— EXERCISE DATA —

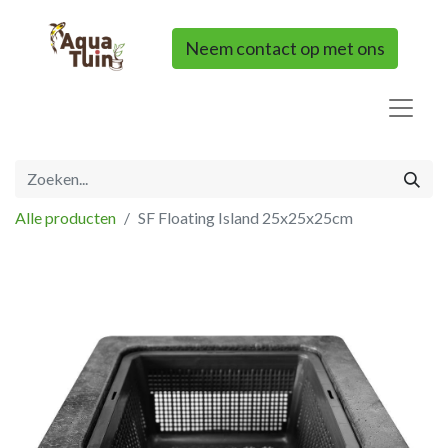
Neem contact op met ons
Alle producten
SF Floating Island 25x25x25cm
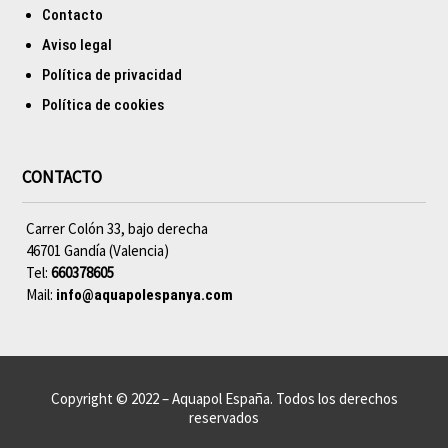
Contacto
Aviso legal
Política de privacidad
Política de cookies
CONTACTO
Carrer Colón 33, bajo derecha
46701 Gandía (Valencia)
Tel:
660378605
Mail:
info@aquapolespanya.com
Copyright © 2022 – Aquapol España. Todos los derechos
reservados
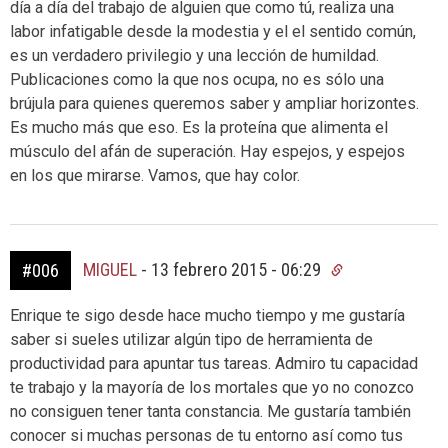
día a día del trabajo de alguien que como tú, realiza una
labor infatigable desde la modestia y el el sentido común,
es un verdadero privilegio y una lección de humildad.
Publicaciones como la que nos ocupa, no es sólo una
brújula para quienes queremos saber y ampliar horizontes.
Es mucho más que eso. Es la proteína que alimenta el
músculo del afán de superación. Hay espejos, y espejos
en los que mirarse. Vamos, que hay color.
MIGUEL
-
13 febrero 2015 - 06:29
#006
Enrique te sigo desde hace mucho tiempo y me gustaría
saber si sueles utilizar algún tipo de herramienta de
productividad para apuntar tus tareas. Admiro tu capacidad
te trabajo y la mayoría de los mortales que yo no conozco
no consiguen tener tanta constancia. Me gustaría también
conocer si muchas personas de tu entorno así como tus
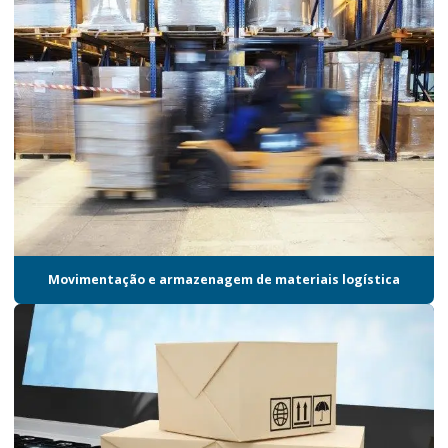
Empresas de logística promocional
Empresas de logística promocional em sp
Empresas de logística em sp
Empresas de logística e transporte
Empresas de transporte aéreo
Empresas de transporte aéreo nacional
Empresas de transporte de carga
Movimentação e armazenagem de materiais logística
Entrega de kits
Entrega de kits promocionais
Entregas certificadas logística
Gestão de cadeia de suprimentos para brindes
Gestão de estoque armazenagem e distribuição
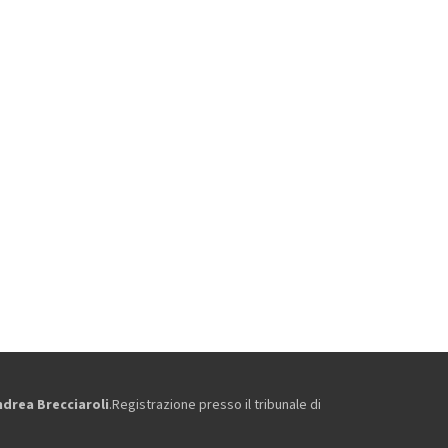
ndrea Brecciaroli
.Registrazione presso il tribunale di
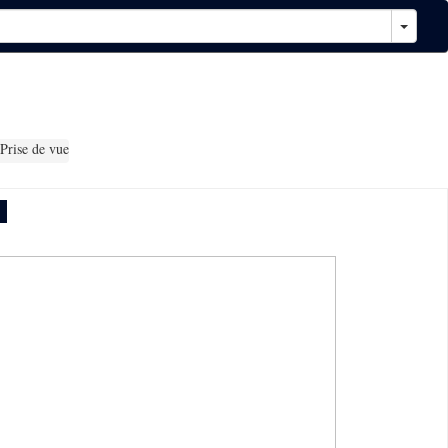
Prise de vue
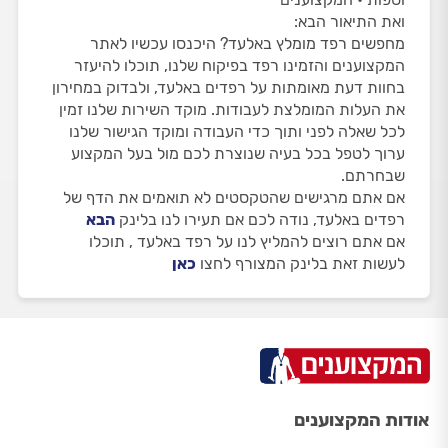
ואת התיאור הבא:
מחפשים רפד מומלץ באלעד? היכנסו עכשיו לאתר
המקצוענים והזמינו רפד בפיקוח שלנו, תוכלו להיעזר
בחוות דעת מאומתות על רפדים באלעד, ולבדוק במחירון
את העלות המומלצת לעבודות. מוקד השירות שלנו זמין
לכל שאלה לפני ותוך כדי העבודה ומוקד הגישור שלנו
ערוך לטפל בכל בעיה שנוצרת לכם מול בעל המקצוע
שבחרתם.
אם אתם מרגישים שהטקסטים לא תואמים את הדף של
רפדים באלעד, נודה לכם אם תעירו לנו בלינק
הבא
אם אתם רוצים להמליץ לנו על רפד באלעד , תוכלו
לעשות זאת בלינק המצורף לחצו
כאן
אודות המקצוענים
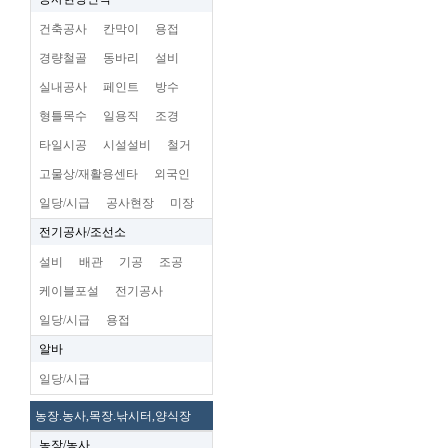
건축공사
칸막이
용접
경량철골
동바리
설비
실내공사
페인트
방수
형틀목수
일용직
조경
타일시공
시설설비
철거
고물상/재활용센타
외국인
일당/시급
공사현장
미장
전기공사/조선소
설비
배관
기공
조공
케이블포설
전기공사
일당/시급
용접
알바
일당/시급
농장.농사,목장.낚시터,양식장
농장/농사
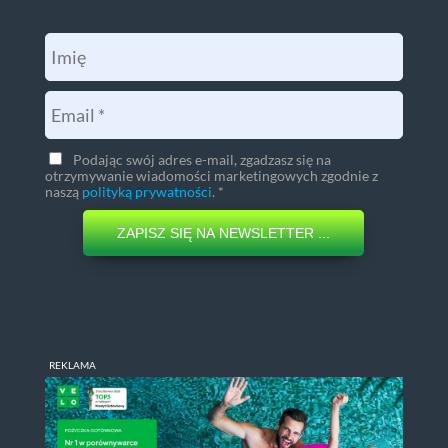
Podając swój adres e-mail, zgadzasz się na
otrzymywanie wiadomości marketingowych zgodnie z
naszą
polityką prywatności
. *
ZAPISZ SIĘ NA NEWSLETTER ...
REKLAMA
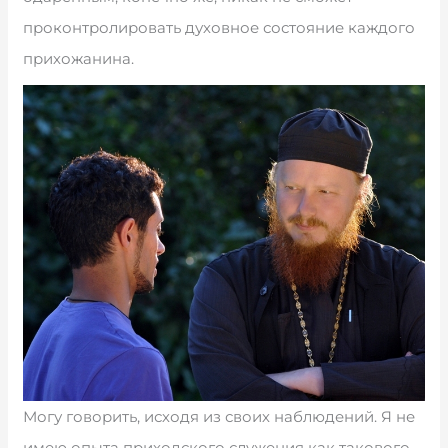
проконтролировать духовное состояние каждого
прихожанина.
Могу говорить, исходя из своих наблюдений. Я не
имею опыта приходского служения как такового,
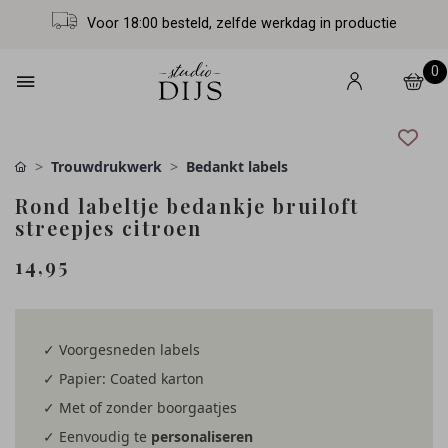
Voor 18:00 besteld, zelfde werkdag in productie
0
Trouwdrukwerk
Bedankt labels
Rond labeltje bedankje bruiloft
streepjes citroen
14,95
✓ Voorgesneden labels
✓ Papier: Coated karton
✓ Met of zonder boorgaatjes
✓ Eenvoudig te
personaliseren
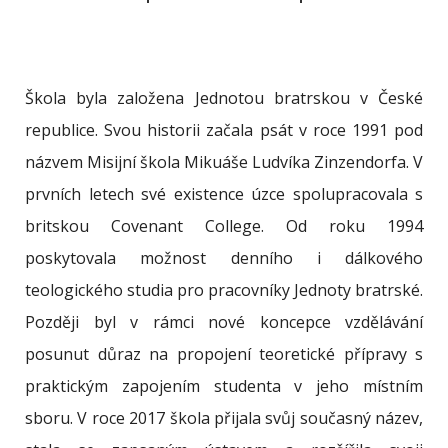
Škola byla založena Jednotou bratrskou v České
republice. Svou historii začala psát v roce 1991 pod
názvem Misijní škola Mikuáše Ludvíka Zinzendorfa. V
prvních letech své existence úzce spolupracovala s
britskou Covenant College. Od roku 1994
poskytovala možnost denního i dálkového
teologického studia pro pracovníky Jednoty bratrské.
Později byl v rámci nové koncepce vzdělávání
posunut důraz na propojení teoretické přípravy s
praktickým zapojením studenta v jeho místním
sboru. V roce 2017 škola přijala svůj současný název,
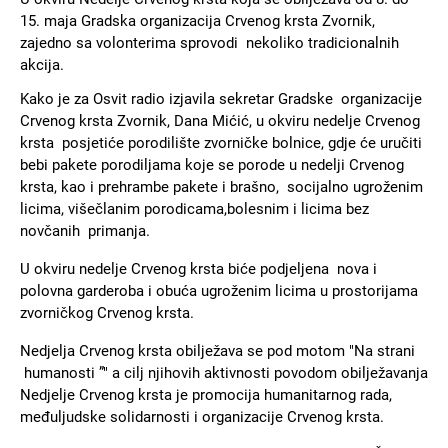
15. maja Gradska organizacija Crvenog krsta Zvornik,
zajedno sa volonterima sprovodi nekoliko tradicionalnih
akcija.
Kako je za Osvit radio izjavila sekretar Gradske organizacije
Crvenog krsta Zvornik, Dana Mićić, u okviru nedelje Crvenog
krsta posjetiće porodilište zvorničke bolnice, gdje će uručiti
bebi pakete porodiljama koje se porode u nedelji Crvenog
krsta, kao i prehrambe pakete i brašno, socijalno ugroženim
licima, višečlanim porodicama,bolesnim i licima bez
novčanih primanja.
U okviru nedelje Crvenog krsta biće podjeljena nova i
polovna garderoba i obuća ugroženim licima u prostorijama
zvorničkog Crvenog krsta.
Nedjelja Crvenog krsta obilježava se pod motom "Na strani
humanosti ”" a cilj njihovih aktivnosti povodom obilježavanja
Nedjelje Crvenog krsta je promocija humanitarnog rada,
međuljudske solidarnosti i organizacije Crvenog krsta.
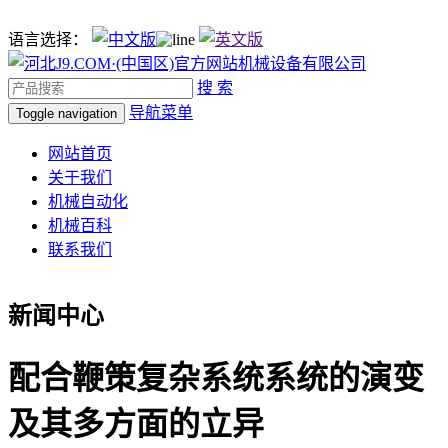
语言选择：
搜 索
导航菜单
Toggle navigation
网站首页
关于我们
机械自动化
机械百科
联系我们
新闻中心
配合鞭策复杂系统系统的演变
及其多方面的立异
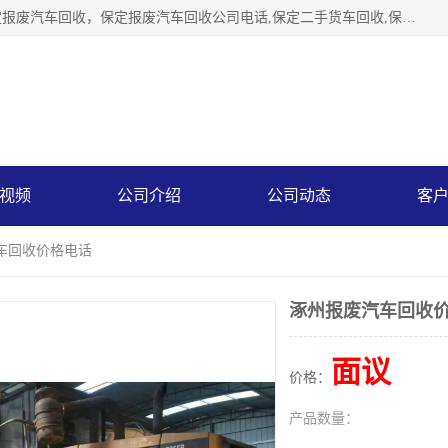
保定辉领再生资源回收有限公司主要经营保定旧车回收，保定报废汽车回收，保定报废汽车回收公司电话,保定二手货车回收,保定黄标车回收, 保定黄标车回收，保定哪里收报废车，保定废旧汽车回收，保定汽车报废手续办理，保定汽车解体厂。将通过采取区域限行促进淘汰、经济补助激励新、加大上路*法处罚、加强达标排放监管等综合措施，对老旧机动车逐步实行末位淘汰，加快老旧机动车淘汰新
视频
公司介绍
公司动态
客
车回收价格电话
涿州报废汽车回收
面议
价格：
产品数量：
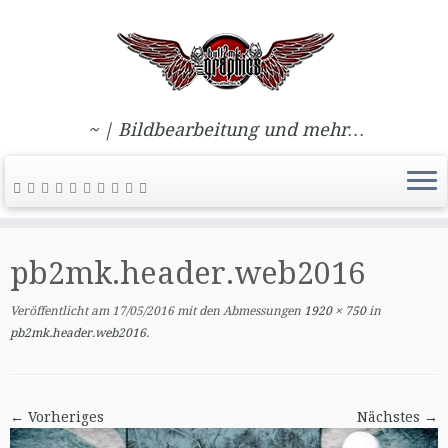
~ | Bildbearbeitung und mehr…
Zum
Inhalt
pb2mk.header.web2016
springen
Veröffentlicht am
17/05/2016
mit den Abmessungen
1920 × 750
in
pb2mk.header.web2016
.
← Vorheriges
Nächstes →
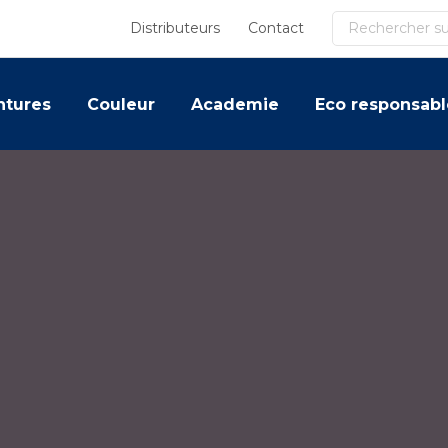
Recherche
Distributeurs
Contact
ntures
Couleur
Academie
Eco responsabl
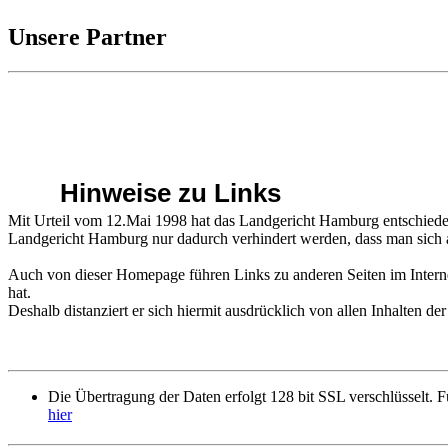
Unsere Partner
Hinweise zu Links
Mit Urteil vom 12.Mai 1998 hat das Landgericht Hamburg entschieden,
Landgericht Hamburg nur dadurch verhindert werden, dass man sich au
Auch von dieser Homepage führen Links zu anderen Seiten im Intern
hat.
Deshalb distanziert er sich hiermit ausdrücklich von allen Inhalten der
Die Übertragung der Daten erfolgt 128 bit SSL verschlüsselt. Fü
hier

— WORK INSTRUCTION —
Reproduce verbatim the lines of the data between the line containing "15. maja Gradska" and the line containing "Nedjelja Crvenog krsta", inclusive.

— YOUR SOLUTION —
15. maja Gradska organizacija Crvenog krsta Zvornik,
zajedno sa volonterima sprovodi nekoliko tradicionalnih
akcija.
Kako je za Osvit radio izjavila sekretar Gradske organizacije
Crvenog krsta Zvornik, Dana Mićić, u okviru nedelje Crvenog
krsta posjetiće porodilište zvorničke bolnice, gdje će uručiti
bebi pakete porodiljama koje se porode u nedelji Crvenog
krsta, kao i prehrambe pakete i brašno, socijalno ugroženim
licima, višečlanim porodicama,bolesnim i licima bez
novčanih primanja.
U okviru nedelje Crvenog krsta biće podjeljena nova i
polovna garderoba i obuća ugroženim licima u prostorijama
zvorničkog Crvenog krsta.
Nedjelja Crvenog krsta obilježava se pod motom "Na strani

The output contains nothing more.